» **What is being asked**
Count lines with "select" below; give only the number.
>>>
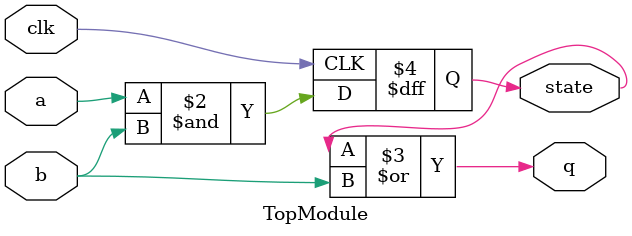
<source format=sv>
module TopModule
(
  input  logic clk,
  input  logic a,
  input  logic b,
  output logic q,
  output logic state
);

  // Sequential logic

  always @( posedge clk ) begin
    state <= a & b;
  end

  // Combinational logic

  assign q = state | b;

endmodule
</source>
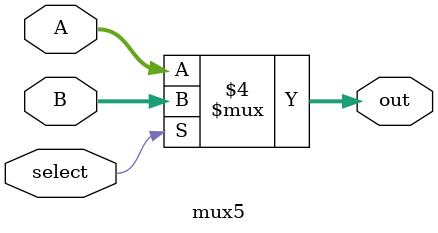
<source format=v>
module mux5(out, A, B, select);
	output reg [4:0] out;
	input [4:0] A,B;
	input select;
	
	always@(select or A or B) begin
		if(select == 1'b0)
			out = A;
		else out = B;
		end

endmodule
</source>
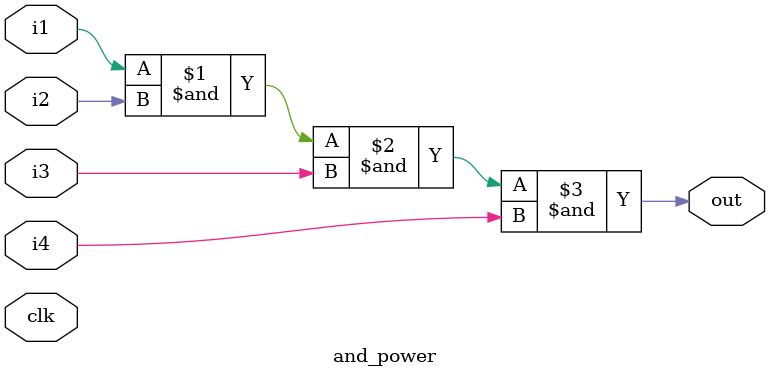
<source format=v>

module and_power (input i1, i2, i3, i4, clk,
                  output out);

    assign out = i1 & i2 & i3 & i4;

endmodule



</source>
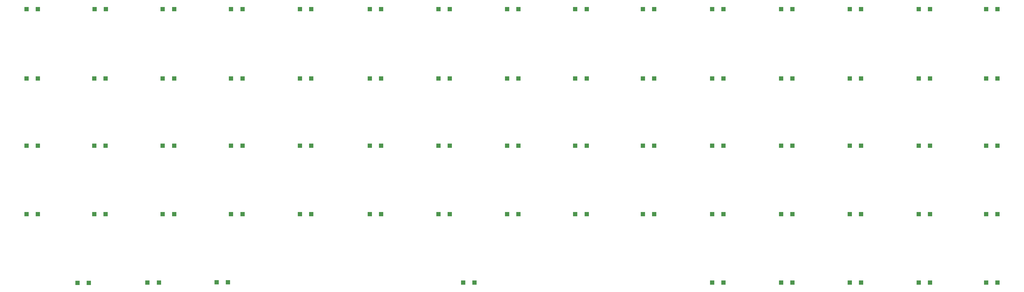
<source format=gbr>
%TF.GenerationSoftware,KiCad,Pcbnew,9.0.2*%
%TF.CreationDate,2025-06-02T23:42:43-04:00*%
%TF.ProjectId,OrangeDeck Keyboard,4f72616e-6765-4446-9563-6b204b657962,rev?*%
%TF.SameCoordinates,Original*%
%TF.FileFunction,Paste,Bot*%
%TF.FilePolarity,Positive*%
%FSLAX46Y46*%
G04 Gerber Fmt 4.6, Leading zero omitted, Abs format (unit mm)*
G04 Created by KiCad (PCBNEW 9.0.2) date 2025-06-02 23:42:43*
%MOMM*%
%LPD*%
G01*
G04 APERTURE LIST*
%ADD10R,1.200000X1.200000*%
G04 APERTURE END LIST*
D10*
%TO.C,D6*%
X3750000Y-16968750D03*
X6900000Y-16968750D03*
%TD*%
%TO.C,D54*%
X60768750Y-74062500D03*
X63918750Y-74062500D03*
%TD*%
%TO.C,D4*%
X-34743750Y-16968750D03*
X-31593750Y-16968750D03*
%TD*%
%TO.C,D1*%
X-91500000Y-16968750D03*
X-88350000Y-16968750D03*
%TD*%
%TO.C,D40*%
X79500000Y-55031250D03*
X82650000Y-55031250D03*
%TD*%
%TO.C,D13*%
X136931250Y-16968750D03*
X140081250Y-16968750D03*
%TD*%
%TO.C,D32*%
X-72731250Y-55031250D03*
X-69581250Y-55031250D03*
%TD*%
%TO.C,D59*%
X156056250Y-74062500D03*
X159206250Y-74062500D03*
%TD*%
%TO.C,D56*%
X98737500Y-74062500D03*
X101887500Y-74062500D03*
%TD*%
%TO.C,D12*%
X117881250Y-16968750D03*
X121031250Y-16968750D03*
%TD*%
%TO.C,D8*%
X41852885Y-16968750D03*
X45002885Y-16968750D03*
%TD*%
%TO.C,D5*%
X-15618750Y-16968750D03*
X-12468750Y-16968750D03*
%TD*%
%TO.C,D37*%
X22771154Y-55031250D03*
X25921154Y-55031250D03*
%TD*%
%TO.C,D26*%
X98737500Y-36281250D03*
X101887500Y-36281250D03*
%TD*%
%TO.C,D73*%
X136931250Y-93093750D03*
X140081250Y-93093750D03*
%TD*%
%TO.C,D47*%
X-72731250Y-74062500D03*
X-69581250Y-74062500D03*
%TD*%
%TO.C,D7*%
X22771154Y-16968750D03*
X25921154Y-16968750D03*
%TD*%
%TO.C,D16*%
X-91500000Y-36281250D03*
X-88350000Y-36281250D03*
%TD*%
%TO.C,D27*%
X117881250Y-36281250D03*
X121031250Y-36281250D03*
%TD*%
%TO.C,D24*%
X60768750Y-36281250D03*
X63918750Y-36281250D03*
%TD*%
%TO.C,D22*%
X22771154Y-36281250D03*
X25921154Y-36281250D03*
%TD*%
%TO.C,D33*%
X-53700000Y-55031250D03*
X-50550000Y-55031250D03*
%TD*%
%TO.C,D15*%
X174750000Y-16968750D03*
X177900000Y-16968750D03*
%TD*%
%TO.C,D42*%
X117881250Y-55031250D03*
X121031250Y-55031250D03*
%TD*%
%TO.C,D58*%
X136931250Y-74062500D03*
X140081250Y-74062500D03*
%TD*%
%TO.C,D20*%
X-15618750Y-36281250D03*
X-12468750Y-36281250D03*
%TD*%
%TO.C,D34*%
X-34743750Y-55031250D03*
X-31593750Y-55031250D03*
%TD*%
%TO.C,D35*%
X-15618750Y-55031250D03*
X-12468750Y-55031250D03*
%TD*%
%TO.C,D2*%
X-72637500Y-16968750D03*
X-69487500Y-16968750D03*
%TD*%
%TO.C,D39*%
X60768750Y-55031250D03*
X63918750Y-55031250D03*
%TD*%
%TO.C,D29*%
X156056250Y-36281250D03*
X159206250Y-36281250D03*
%TD*%
%TO.C,D51*%
X3750000Y-74062500D03*
X6900000Y-74062500D03*
%TD*%
%TO.C,D21*%
X3750000Y-36281250D03*
X6900000Y-36281250D03*
%TD*%
%TO.C,D31*%
X-91500000Y-55031250D03*
X-88350000Y-55031250D03*
%TD*%
%TO.C,D10*%
X79500000Y-16968750D03*
X82650000Y-16968750D03*
%TD*%
%TO.C,D62*%
X-77343750Y-93187500D03*
X-74193750Y-93187500D03*
%TD*%
%TO.C,D45*%
X174750000Y-55031250D03*
X177900000Y-55031250D03*
%TD*%
%TO.C,D38*%
X41852885Y-55031250D03*
X45002885Y-55031250D03*
%TD*%
%TO.C,D52*%
X22771154Y-74062500D03*
X25921154Y-74062500D03*
%TD*%
%TO.C,D63*%
X-57937500Y-93093750D03*
X-54787500Y-93093750D03*
%TD*%
%TO.C,D41*%
X98737500Y-55031250D03*
X101887500Y-55031250D03*
%TD*%
%TO.C,D74*%
X156056250Y-93093750D03*
X159206250Y-93093750D03*
%TD*%
%TO.C,D30*%
X174750000Y-36281250D03*
X177900000Y-36281250D03*
%TD*%
%TO.C,D48*%
X-53700000Y-74062500D03*
X-50550000Y-74062500D03*
%TD*%
%TO.C,D17*%
X-72731250Y-36281250D03*
X-69581250Y-36281250D03*
%TD*%
%TO.C,D49*%
X-34743750Y-74062500D03*
X-31593750Y-74062500D03*
%TD*%
%TO.C,D75*%
X174750000Y-93093750D03*
X177900000Y-93093750D03*
%TD*%
%TO.C,D64*%
X-38793750Y-93000000D03*
X-35643750Y-93000000D03*
%TD*%
%TO.C,D46*%
X-91500000Y-74062500D03*
X-88350000Y-74062500D03*
%TD*%
%TO.C,D14*%
X156056250Y-16968750D03*
X159206250Y-16968750D03*
%TD*%
%TO.C,D55*%
X79500000Y-74062500D03*
X82650000Y-74062500D03*
%TD*%
%TO.C,D71*%
X98737500Y-93093750D03*
X101887500Y-93093750D03*
%TD*%
%TO.C,D44*%
X156056250Y-55031250D03*
X159206250Y-55031250D03*
%TD*%
%TO.C,D68*%
X29662500Y-93093750D03*
X32812500Y-93093750D03*
%TD*%
%TO.C,D43*%
X136931250Y-55031250D03*
X140081250Y-55031250D03*
%TD*%
%TO.C,D11*%
X98737500Y-16968750D03*
X101887500Y-16968750D03*
%TD*%
%TO.C,D60*%
X174750000Y-74062500D03*
X177900000Y-74062500D03*
%TD*%
%TO.C,D25*%
X79500000Y-36281250D03*
X82650000Y-36281250D03*
%TD*%
%TO.C,D57*%
X117881250Y-74062500D03*
X121031250Y-74062500D03*
%TD*%
%TO.C,D3*%
X-53700000Y-16968750D03*
X-50550000Y-16968750D03*
%TD*%
%TO.C,D50*%
X-15618750Y-74062500D03*
X-12468750Y-74062500D03*
%TD*%
%TO.C,D28*%
X136931250Y-36281250D03*
X140081250Y-36281250D03*
%TD*%
%TO.C,D18*%
X-53700000Y-36281250D03*
X-50550000Y-36281250D03*
%TD*%
%TO.C,D19*%
X-34743750Y-36281250D03*
X-31593750Y-36281250D03*
%TD*%
%TO.C,D36*%
X3750000Y-55031250D03*
X6900000Y-55031250D03*
%TD*%
%TO.C,D9*%
X60768750Y-16968750D03*
X63918750Y-16968750D03*
%TD*%
%TO.C,D72*%
X117881250Y-93093750D03*
X121031250Y-93093750D03*
%TD*%
%TO.C,D23*%
X41852885Y-36281250D03*
X45002885Y-36281250D03*
%TD*%
%TO.C,D53*%
X41852885Y-74062500D03*
X45002885Y-74062500D03*
%TD*%
M02*

</source>
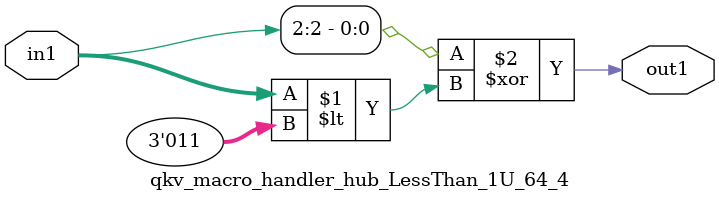
<source format=v>

`timescale 1ps / 1ps


module qkv_macro_handler_hub_LessThan_1U_64_4( in1, out1 );

    input [2:0] in1;
    output out1;

    
    // rtl_process:qkv_macro_handler_hub_LessThan_1U_52_4/qkv_macro_handler_hub_LessThan_1U_52_4_thread_1
    assign out1 = (in1[2] ^ in1 < 3'd3);

endmodule





</source>
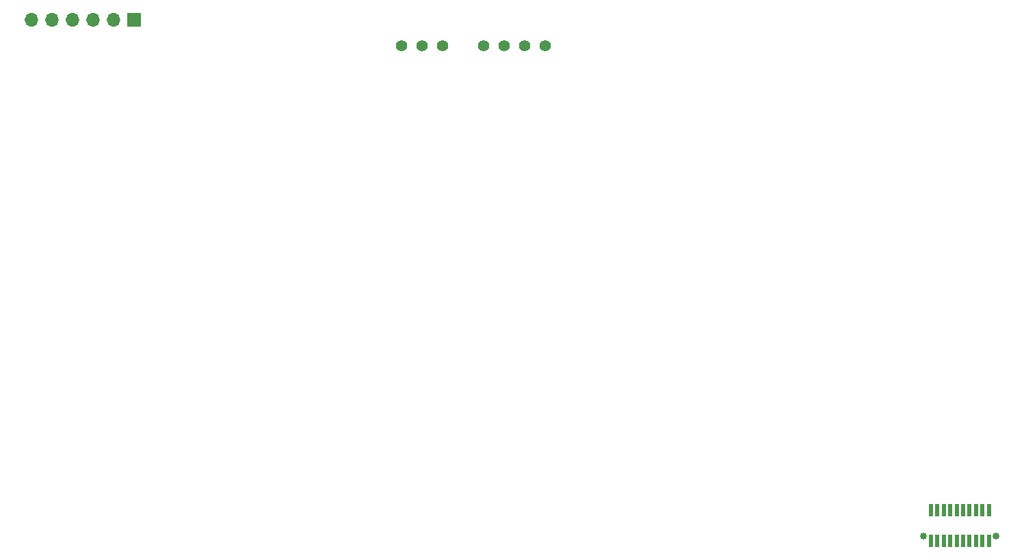
<source format=gbr>
%TF.GenerationSoftware,KiCad,Pcbnew,7.0.6*%
%TF.CreationDate,2024-02-05T21:22:57+01:00*%
%TF.ProjectId,FT24-AMS_Slave-v5,46543234-2d41-44d5-935f-536c6176652d,rev?*%
%TF.SameCoordinates,Original*%
%TF.FileFunction,Soldermask,Bot*%
%TF.FilePolarity,Negative*%
%FSLAX46Y46*%
G04 Gerber Fmt 4.6, Leading zero omitted, Abs format (unit mm)*
G04 Created by KiCad (PCBNEW 7.0.6) date 2024-02-05 21:22:57*
%MOMM*%
%LPD*%
G01*
G04 APERTURE LIST*
%ADD10R,1.700000X1.700000*%
%ADD11O,1.700000X1.700000*%
%ADD12C,1.400000*%
%ADD13C,0.850000*%
%ADD14R,0.550000X1.500000*%
G04 APERTURE END LIST*
D10*
%TO.C,J16*%
X114440000Y-78225000D03*
D11*
X111900000Y-78225000D03*
X109360000Y-78225000D03*
X106820000Y-78225000D03*
X104280000Y-78225000D03*
X101740000Y-78225000D03*
%TD*%
D12*
%TO.C,PS1*%
X152690000Y-81415000D03*
X157770000Y-81415000D03*
X147610000Y-81415000D03*
X150150000Y-81415000D03*
X160310000Y-81415000D03*
X162850000Y-81415000D03*
X165390000Y-81415000D03*
%TD*%
D13*
%TO.C,J5*%
X212179000Y-142199000D03*
X221179000Y-142199000D03*
D14*
X220279000Y-138999000D03*
X220279000Y-142799000D03*
X219479000Y-138999000D03*
X219479000Y-142799000D03*
X218679000Y-138999000D03*
X218679000Y-142799000D03*
X217879000Y-138999000D03*
X217879000Y-142799000D03*
X217079000Y-138999000D03*
X217079000Y-142799000D03*
X216279000Y-138999000D03*
X216279000Y-142799000D03*
X215479000Y-138999000D03*
X215479000Y-142799000D03*
X214679000Y-138999000D03*
X214679000Y-142799000D03*
X213879000Y-138999000D03*
X213879000Y-142799000D03*
X213079000Y-138999000D03*
X213079000Y-142799000D03*
%TD*%
M02*

</source>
<<<
» **Written reply**
4